Sarah Grimké
Biography
Sarah Moore Grimké was an American abolitionist, writer, and suffragette. Born to a wealthy, slave-owning family, Grimké grew up on a large plantation in South Carolina. As a child, she was upset both by the difference in opportunity and treatment afforded to her and her female siblings in comparison to her brothers, and the treatment of slaves, particularly by those who encouraged slaves to be baptized and attend church services, but did not view them as brothers and sisters in the faith. After her father's death, Grimké moved north and left the Episcopalian faith to become a Quaker, though she was disillusioned by the male-dominated leadership's reluctance to accept her as their equal.

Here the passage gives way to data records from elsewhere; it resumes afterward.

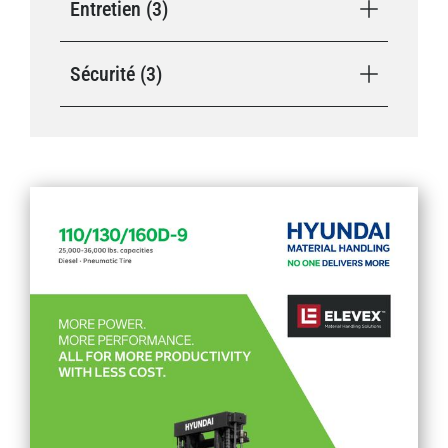
Entretien (3)
Sécurité (3)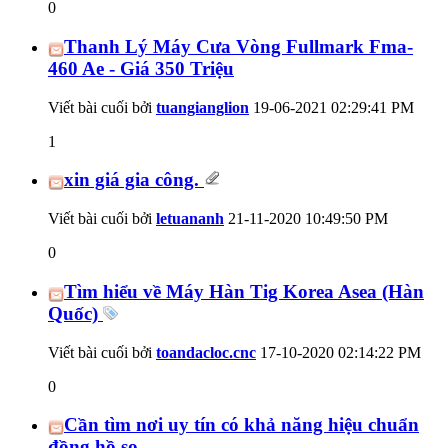
0
Thanh Lý Máy Cưa Vòng Fullmark Fma-
460 Ae - Giá 350 Triệu
Viết bài cuối bởi
tuangianglion
19-06-2021
02:29:41 PM
1
xin giá gia công.
Viết bài cuối bởi
letuananh
21-11-2020
10:49:50 PM
0
Tìm hiểu về Máy Hàn Tig Korea Asea (Hàn
Quốc)
Viết bài cuối bởi
toandacloc.cnc
17-10-2020
02:14:22 PM
0
Cần tìm nơi uy tín có khả năng hiệu chuẩn
đồng hồ so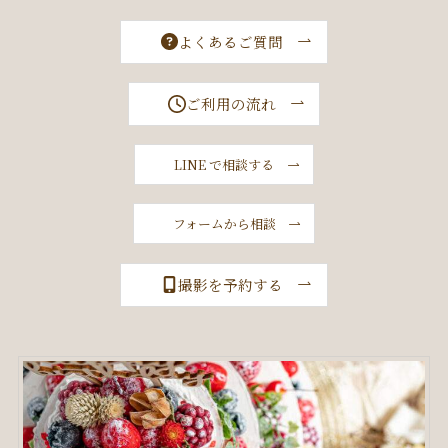
よくあるご質問
ご利用の流れ
LINE で相談する
フォームから相談
撮影を予約する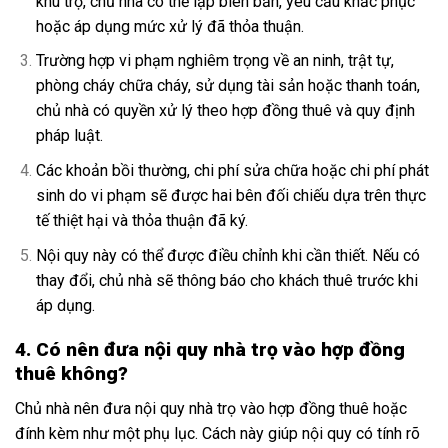
khu trọ, chủ nhà có thể lập biên bản, yêu cầu khắc phục
hoặc áp dụng mức xử lý đã thỏa thuận.
Trường hợp vi phạm nghiêm trọng về an ninh, trật tự,
phòng cháy chữa cháy, sử dụng tài sản hoặc thanh toán,
chủ nhà có quyền xử lý theo hợp đồng thuê và quy định
pháp luật.
Các khoản bồi thường, chi phí sửa chữa hoặc chi phí phát
sinh do vi phạm sẽ được hai bên đối chiếu dựa trên thực
tế thiệt hại và thỏa thuận đã ký.
Nội quy này có thể được điều chỉnh khi cần thiết. Nếu có
thay đổi, chủ nhà sẽ thông báo cho khách thuê trước khi
áp dụng.
4. Có nên đưa nội quy nhà trọ vào hợp đồng
thuê không?
Chủ nhà nên đưa nội quy nhà trọ vào hợp đồng thuê hoặc
đính kèm như một phụ lục. Cách này giúp nội quy có tính rõ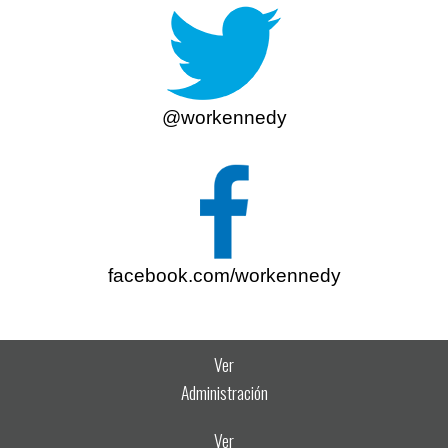
@workennedy
facebook.com/workennedy
Ver
Administración
Ver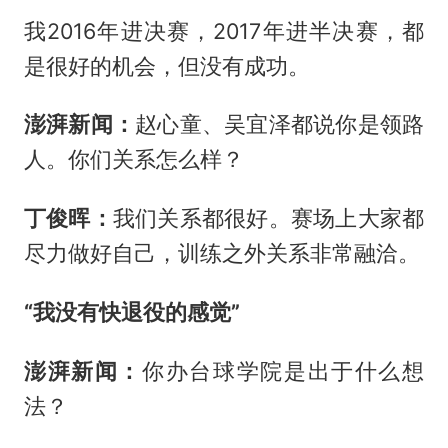
我2016年进决赛，2017年进半决赛，都
是很好的机会，但没有成功。
澎湃新闻：
赵心童、吴宜泽都说你是领路
人。你们关系怎么样？
丁俊晖：
我们关系都很好。赛场上大家都
尽力做好自己，训练之外关系非常融洽。
“我没有快退役的感觉”
澎湃新闻：
你办台球学院是出于什么想
法？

It was through her abolitionist pursuits that she became more sensitive to the rights that women were denied. Grimké published volumes of abolitionist literature and letters, and lectured around the country on the issue, even though women of the period were expected not to express their opinions in a public forum. Sarah openly challenged women’s domestic roles and believed that, in order for women to be able to challenge slavery, they also needed to be equal. She opposed being subject to men so much to the point that she refused to marry.

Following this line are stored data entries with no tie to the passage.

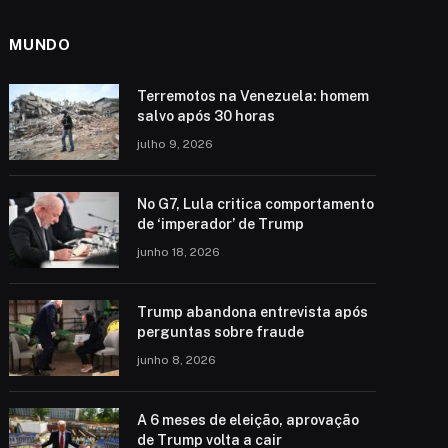
MUNDO
Terremotos na Venezuela: homem
salvo após 30 horas
julho 9, 2026
No G7, Lula critica comportamento
de ‘imperador’ de Trump
junho 18, 2026
Trump abandona entrevista após
perguntas sobre fraude
junho 8, 2026
A 6 meses de eleição, aprovação
de Trump volta a cair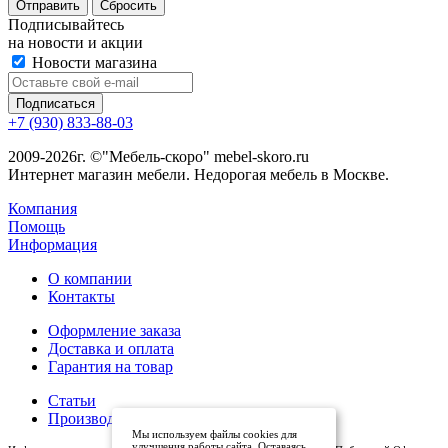
Сбросить
Подписывайтесь
на новости и акции
Новости магазина
+7 (930) 833-88-03
2009-2026г. ©"Мебель-скоро" mebel-skoro.ru
Интернет магазин мебели. Недорогая мебель в Москве.
Компания
Помощь
Информация
О компании
Контакты
Оформление заказа
Доставка и оплата
Гарантия на товар
Статьи
Производители
Мы используем файлы cookies для
улучшения работы сайта. Оставаясь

Grimké strove to rid the United States of slavery, Christian churches which had become “unchristian,” and prejudice against African-Americans and women. She was the author of the first developed public argument for women's equality, and her writings gave suffrage workers such as Elizabeth Cady Stanton and Lucretia Mott several arguments and ideas that they would need to help end slavery and begin the women’s suffrage movement.